Behringer DI100 di box, rear view with inputs and attenuation pads

  • Attenuation (-20dB): This button lowers the signal for a total of 20dBs.
  • The other (-20dB): Another button that does the same. If both are pressed, they lower the signal for a total of 40dBs. If you only wish to press one, there’s no preferred order.
  • Input (P10): Here’s where you should connect your instrument-level signal. It supports Balanced inputs (via TRS balanced cables), but usually that’s where you’d connect your unbalanced instrument. You bought a DI for that as well, right?
  • Input (XLR): This works just like the other input, but for XLR connectors. Supports balanced inputs.
  • Link: The unchanged input signal. Consider that as an output. Usually, that’s where you’ll plug a cable to send signal to the amplifier.

The Front

Behringer DI100 di box, front view with output, battery port and ground lift button

Behringer DI100 di box, front view with output, battery port and ground lift button

  • IN/OUT: That should be called On/Off instead. The ‘OUT’ position disconnects the battery to preserve battery life. The ‘IN’ position uses the battery to power the unit. Phantom Power will power the unit and turn it on both on ‘On’ and ‘Off’ positions. So if you’re only connecting it through Phantom Power, you can leave it on “Off “(Out) to assure it won’t  use the battery and it will work anyway. While “On” (In), it will automatically switch between battery and phantom power once you turn on the phantom.
  • GND Lift: If turned on, it interrupts the connection between the input and output electrical ground. This generally reduces noise, which leads to be an attractive function to many. However, the best practice is to try to keep it unpressed – on studio usages it may do no harm, but on live, thousand-watt-setup usages, lifting the ground may lead to serious electric shocks if a certain set of conditions is satisfied. There are even some reports of deaths caused by a lifted DI ground.
  • Output: That’s where you’re connecting the XLR that will go the either the audio interface’s input or the mixer’s. Your previous Unbalanced signal is now Balanced.
  • Battery Port: Where you place the 9v Battery that will be used on non phantom powered usages.

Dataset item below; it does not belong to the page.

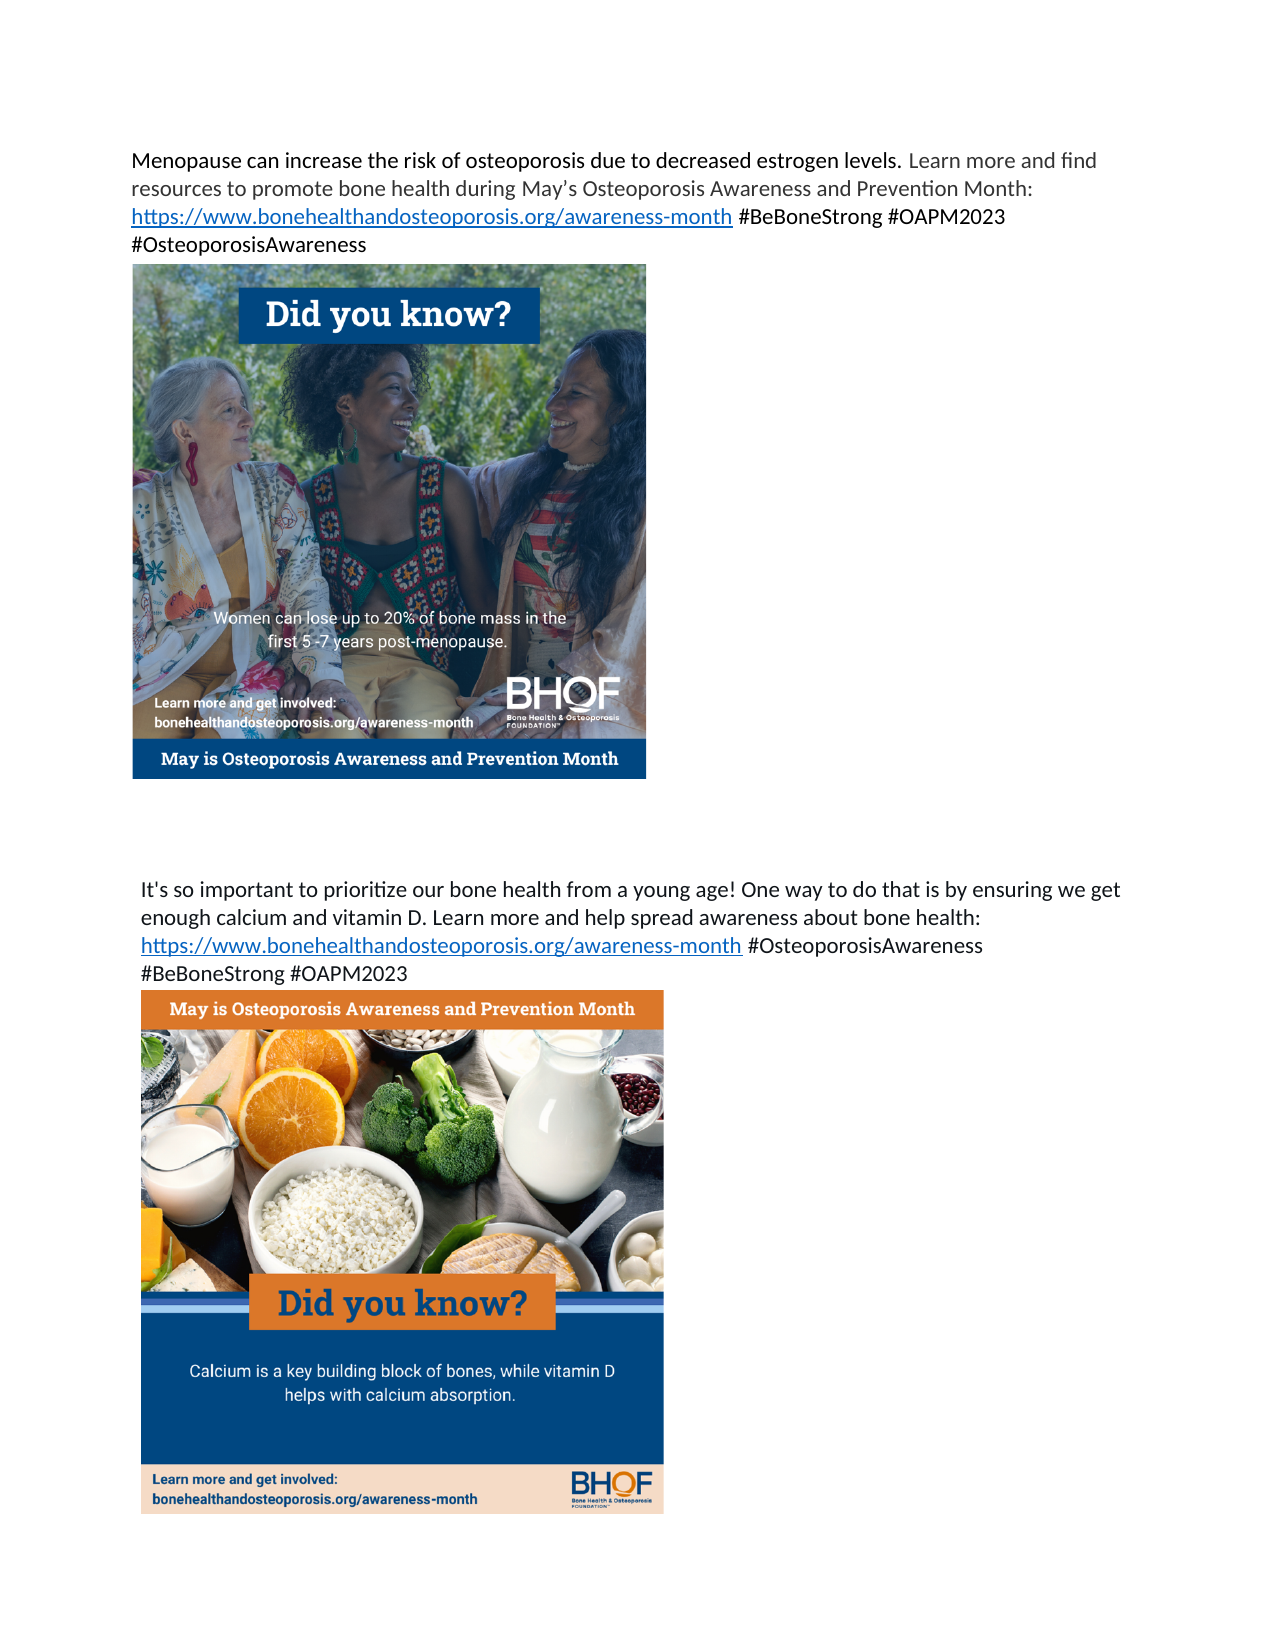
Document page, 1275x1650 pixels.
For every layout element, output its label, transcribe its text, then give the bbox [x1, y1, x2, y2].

Example: How to record a guitar’s amplified signal and its clean copy, at the same time, with an audio interface

Here’s step by step on how to properly use a DI. It works just the same if you’re connecting a mixer instead of an interface.

  1. Connect your guitar to the DI Input (with a P10 TS cable)
  2. Connect the Link/Thru to the amplifier (with a P10 TS cable)
  3. Place a microphone in front of the amplifier’s cabinet and connect the Mic’s XLR output directly to the Interface Mic Input.
  4. Connect the DI’s Output on a second Mic Input on the interface. (with a XLR cable)
  5. Turn on the interface’s Phantom Power for the DI channel.
  6. Voilà! You’re ready to record

Important: If your interface has only one Phantom Power master switch for all channels, no problem. Dynamic microphones should be able to receive the power without any trouble. You should not do this if you’re using a ribbon microphone on the amp, as they might get fried with phantom power. Don’t do that unless you’re sure your ribbon mic supports phantom power! Condensers need phantom to work, so If your mic is a condenser and your interface has individual phantom power switches per channel, you should enable them for both the the Mic and the DI.

In Conclusion

If you’re into audio, be it live or recorded, you might want to consider adding one or some DI Boxes to your toolbox. They’ll provide:

  • longer cable runs
  • better noise (interference) rejection
  • better interfacing with a wider array of audio equipment
  • extra features that might save the day (ground lift and pad for example)

These boxes are absolutely present in 100% of professional studios and stages around the world for a good reason. And they will definitely help on home studios as well. So do your research, find the one that better suits your needs and have a good session!